Forecasting Solar Radiation using DataRobot to Optimize Power Generation

This article was written by Abdul Khader Jilani and originally appeared on the DataRobot Blog here:


“I’d put my money on the sun and solar energy,” said Thomas Edison to Henry Ford and Harvey Firestone. Indeed, the race to renewable power generation is catching pace and solar power is one of the cleanest power generation techniques in the renewable energy space.

Like with any power generation methodology, solar power generation needs to be consumed without waste; however, the availability of sunlight is limited. There is a need to optimize supply to meet demand.

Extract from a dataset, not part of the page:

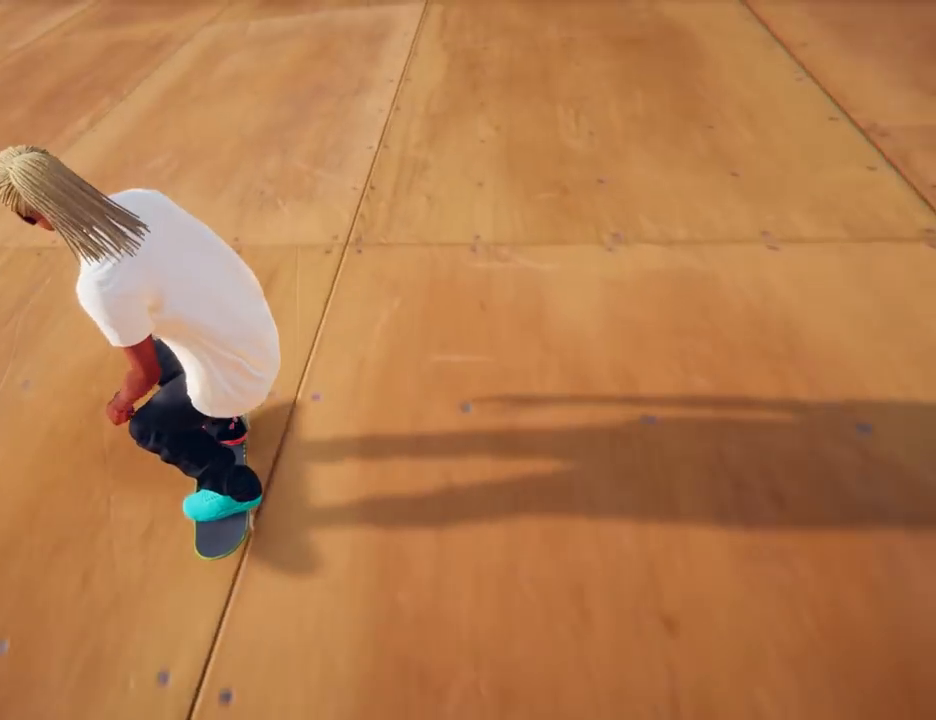
{"buttons": [], "left_stick": "left", "right_stick": "center", "events": [[317, "A", "up"]]}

One way to determine if supply can meet demand is to forecast how much solar power can be generated in advance.

Forecasting how much solar power will be generated is directly dependent on the availability of solar radiation or sunlight in layman terms. Although sunlight can seem to be a simple term, the solar radiation available is measured in terms of irradiance, specifically Direct Normal Irradiance, Diffuse Horizontal Irradiance, and Global Horizontal Irradiance. Predicting these irradiance metrics across a day will allow us to accurately assess the amount of solar power that can be generated.

Direct Normal Irradiance (DNI) is the amount of solar radiation received per unit area by a surface that is always held perpendicular (or normal) to the rays that come in a straight line from the direction of the sun at its current position in the sky.

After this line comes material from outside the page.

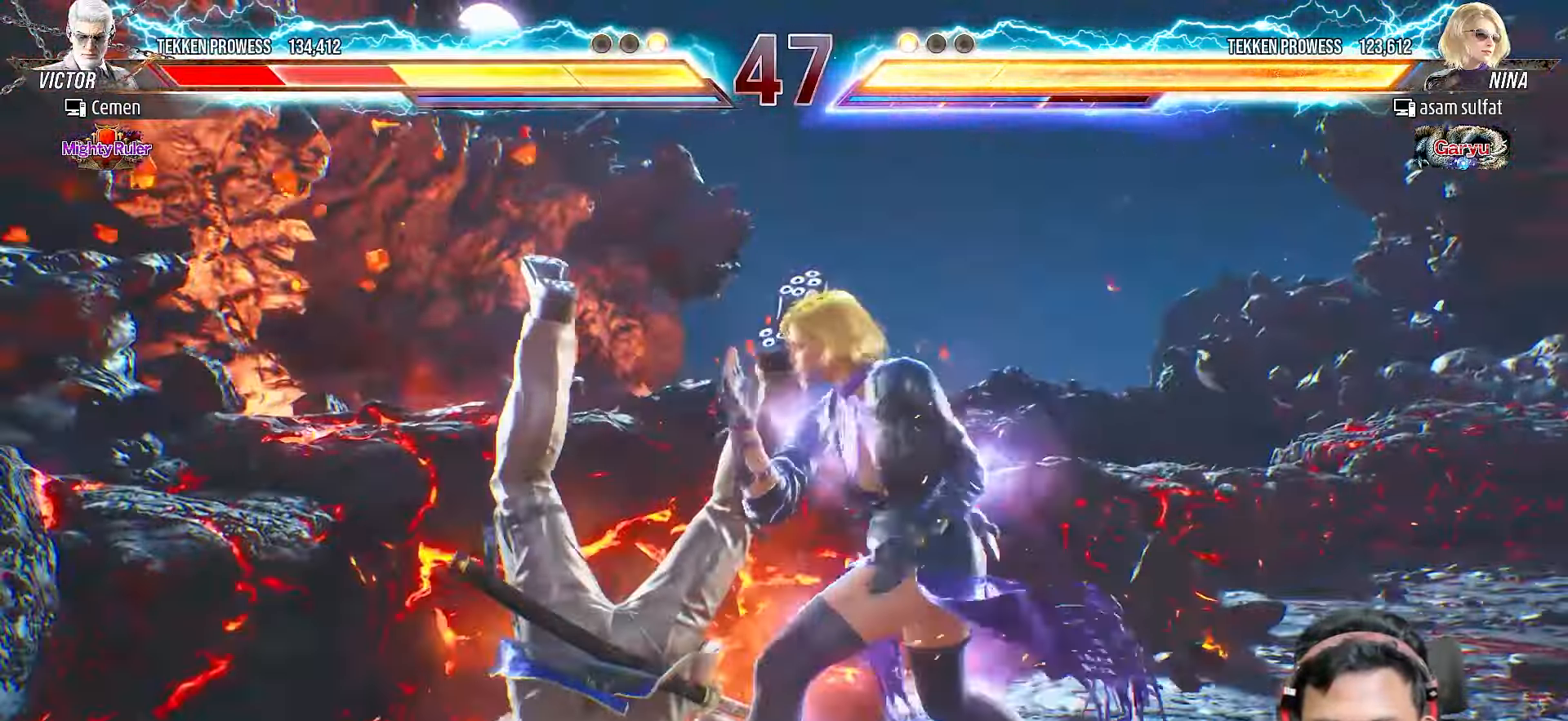
Gameplay with a controller (PlayStation layout); each line is a JSON object with the inputs held at the frame after it. "events" lists button and stick changes between this image and that frame as [ms after this image, input, new state], when the widget could be followed in between. Not read: L3 R3 left_stick.
{"buttons": ["DPAD_LEFT"], "right_stick": "center", "events": [[100, "DPAD_LEFT", "up"], [150, "DPAD_LEFT", "down"], [267, "DPAD_LEFT", "up"], [317, "DPAD_LEFT", "down"], [433, "DPAD_LEFT", "up"], [500, "DPAD_LEFT", "down"]]}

Diffuse Horizontal Irradiance (DHI) is the amount of radiation received per unit area by a surface (not subject to any shade or shadow) that does not arrive on a direct path from the sun, but has been scattered by molecules and particles in the atmosphere and comes equally from all directions.

Global Horizontal Irradiance (GHI) is the total amount of shortwave radiation received from above by a surface horizontal to the ground. This value is of particular interest to photovoltaic installations and includes both DNI and DHI.

Global Horizontal (GHI) = Direct Normal (DNI) X cos(θ) + Diffuse Horizontal (DHI)


Measuring irradiance allows us to estimate the solar power reaching the surface, and then using conversion models for solar panels or power plants, we can estimate the amount of solar power generated from said power generation facility. One such traditional method is mentioned in this paper.

Now that we understand how to measure the available solar energy, we can use DataRobot to employ the latest machine learning techniques to forecast the solar energy for producing solar based electricity. For supervised machine learning models, you need historical data to train the models and make forecasts for the future. Solar radiation measurement initiatives have been available for a while and with the advent of advanced sensors and satellite imagery, they are improving at a fast pace. The National Solar Radiation Database (NSRDB) is one such comprehensive database that monitors and stores temporal and spatial solar radiation information from many locations across the globe. This information is currently measured using geo-stationary satellites and earlier using geo-sensors at airports.

National Solar Radiation Database (NSRDB)


The dataset for this exercise can be downloaded using the NSRDB Data Viewer.

NSRDB Data Viewer


From the dataset we can observe the targets and the input features. The targets are Clearsky GHI, Clearsky DNI, and Clearsky DHI, and the units are in watts per square meters. Input features include Year, Month, Day, Hour, Minute, Cloud Type, Dew Point, Temperature, Pressure, Relative Humidity, Solar Zenith Angle, Precipitable Water, Wind Direction, Wind Speed, and Fill Flag. The data is available at half-hour intervals. We will add a new column “Time”, which is not explicitly available in the dataset. This will allow us to leverage the DataRobot’s Automated Time Series models.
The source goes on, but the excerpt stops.